Prompt: “Every child has a monster that lives under their bed. Society’s coming-of-age ceremony is to kill that monster. The time has come for you to be an adult.”

Toolbox: Allegory

Fan Fiction: Ezra from The Year of the Witching

I wrung my hands, spreading sweat and fear across my palms. Fifteen was old for the ceremony, but I’d put it off for so long. My excuses were growing thin, but I did not want to do this.

It had nothing to do with becoming an adult. That was long overdue. Yeah, I get the irony.

But the ceremony was to kill the monster under my bed. I couldn’t do it.

I knew my monster─Ezra─and I liked him. A lot.

Tomorrow, I had to venture under my bed or lure him out and slaughter him. Murder him.

Tonight, though, I could still find a way to save his life.

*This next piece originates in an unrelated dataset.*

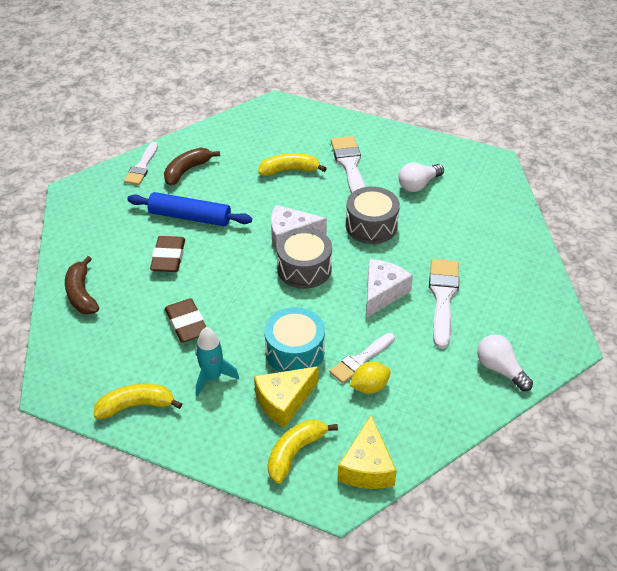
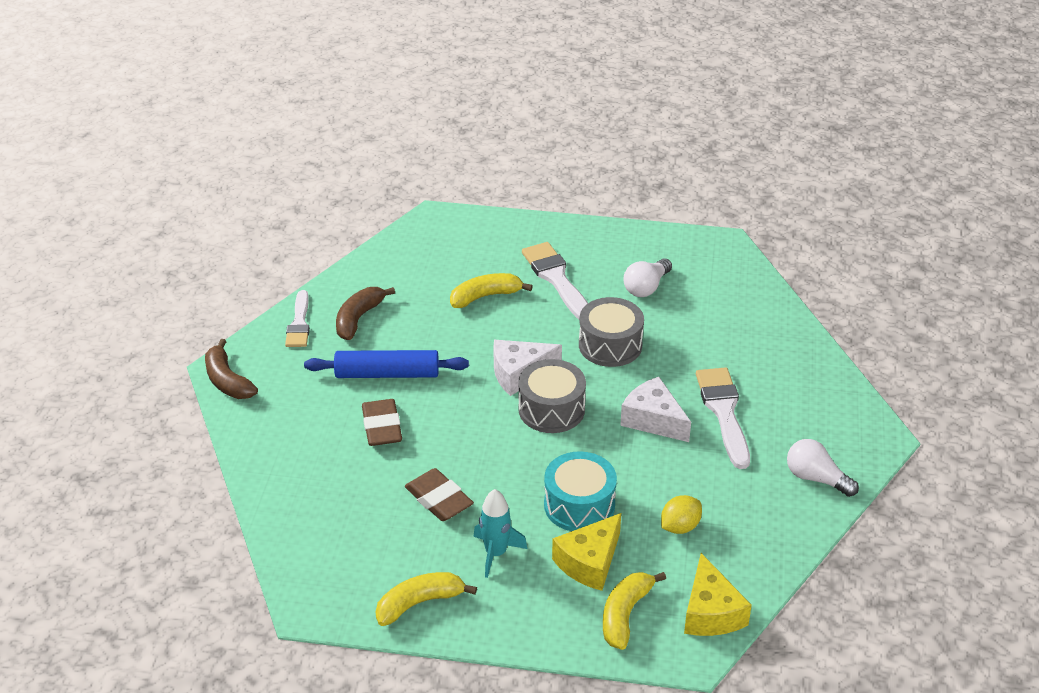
camera: 15 degrees left, 5 degrees down
(81, 294) = (293, 490): brown banana -> brown banana (227, 381)
(360, 360) = (658, 499): white brush -> none
(382, 293) = (653, 420): white cheese -> white cheese turned 60 degrees counterclockwise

Strapping the sword on my back and packed on my supplies before I pulled up the bed skirt and slid under the frame into the darkness.

Musty, wet rock hit me immediately, but slowly, a warm, sweet scent bloomed in the space as I stepped forward. I cracked the pink glow stick, the color Ezra preferred, and I waited. Although I’d been down here more times than I could count, I never ventured too deeply into the darkness alone.

Warm wind brushed my skin, and Ezra’s brilliant blue eyes appeared in the soft pink haze.

I smiled up at him.

“You’ve returned.” He took the pink glow stick and my hand and led me through the dark. 

I followed because I trusted him. And he led because he trusted me.

The soft quiet of home disintegrated into an absence of sound that made my skin crawl. My grip squeezed him, and Ezra squeezed back.

You’re okay. This is my place, and you’re with me.

It was the magic that kept others from finding him. Others like me who hunted and killed him and his kind because of what they were and where they lived.

We slowly made it to his home, which was homemade furniture and soft places to sit or lie down. Ezra collected books, but I couldn’t see much else. His soft lamps provided a circle of light, and the rest bled to black.

He offered me the chair by the table with a smile. “I’ve got your favorite.”

I sat, grinning in a knowing way.

Pulling a bowl from the dark, Ezra presented the gleaming treat to me. “An ice cream sundae with walnuts and marshmallow sauce.”

It was my favorite when I was six. “How did you get that?”

He shrugged and set it on the table before me. A spoon appeared for me, and I dug in.

Mom didn’t make me many of these treats anymore.

Ezra sat beside me. His attention tightened the fear in my chest.

My spoon faltered, and I looked him in the eyes. “They want me to kill you tomorrow.”

“I know.” He urged me to finish eating.

With a huff, I took another bite. It wasn’t the first time I’d told him. Wasn’t the first time he’d brushed me off about it. “Why won’t you let me save you?”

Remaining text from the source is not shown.